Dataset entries
-=-=-=-=-
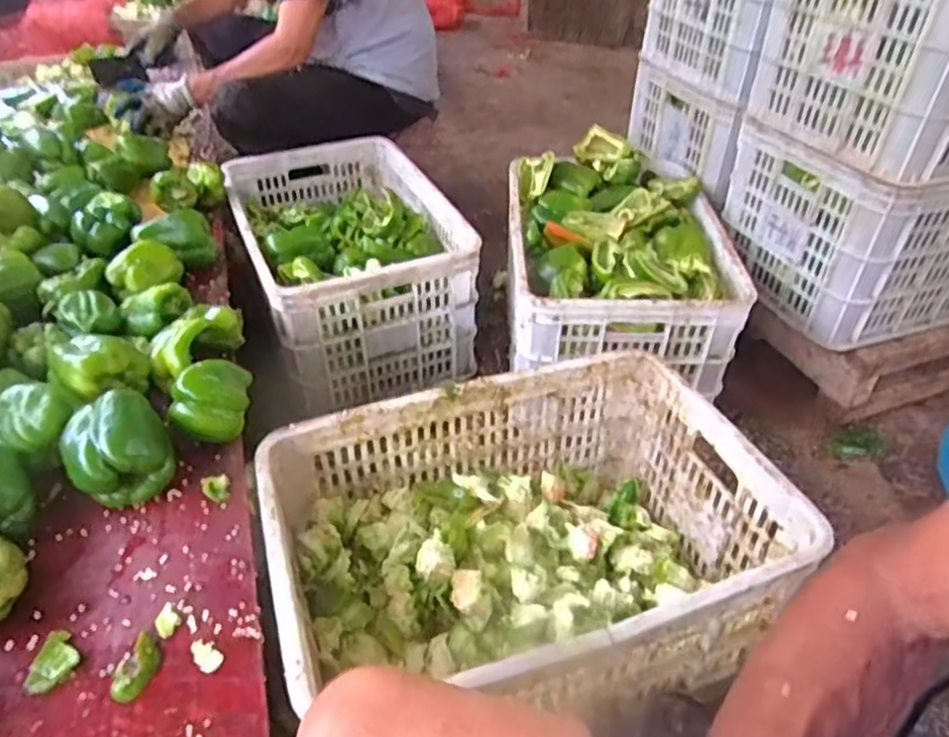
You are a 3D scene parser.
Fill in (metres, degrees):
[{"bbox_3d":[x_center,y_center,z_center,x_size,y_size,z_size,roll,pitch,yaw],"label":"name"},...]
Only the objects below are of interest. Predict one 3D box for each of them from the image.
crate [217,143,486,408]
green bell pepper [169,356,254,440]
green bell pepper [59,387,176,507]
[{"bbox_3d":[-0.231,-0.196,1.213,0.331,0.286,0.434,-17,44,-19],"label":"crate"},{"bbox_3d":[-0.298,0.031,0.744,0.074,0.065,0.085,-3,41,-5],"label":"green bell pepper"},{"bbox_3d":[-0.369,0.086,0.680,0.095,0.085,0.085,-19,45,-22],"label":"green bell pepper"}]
-=-=-=-=-
PROBLEM STATEMENT -
With the pictures removed, print the entries above exactly.

ANSWER TO THIS EXERCISE -
You are a 3D scene parser.
Fill in (metres, degrees):
[{"bbox_3d":[x_center,y_center,z_center,x_size,y_size,z_size,roll,pitch,yaw],"label":"name"},...]
Only the objects below are of interest. Predict one 3D box for each of them from the image.
crate [217,143,486,408]
green bell pepper [169,356,254,440]
green bell pepper [59,387,176,507]
[{"bbox_3d":[-0.231,-0.196,1.213,0.331,0.286,0.434,-17,44,-19],"label":"crate"},{"bbox_3d":[-0.298,0.031,0.744,0.074,0.065,0.085,-3,41,-5],"label":"green bell pepper"},{"bbox_3d":[-0.369,0.086,0.680,0.095,0.085,0.085,-19,45,-22],"label":"green bell pepper"}]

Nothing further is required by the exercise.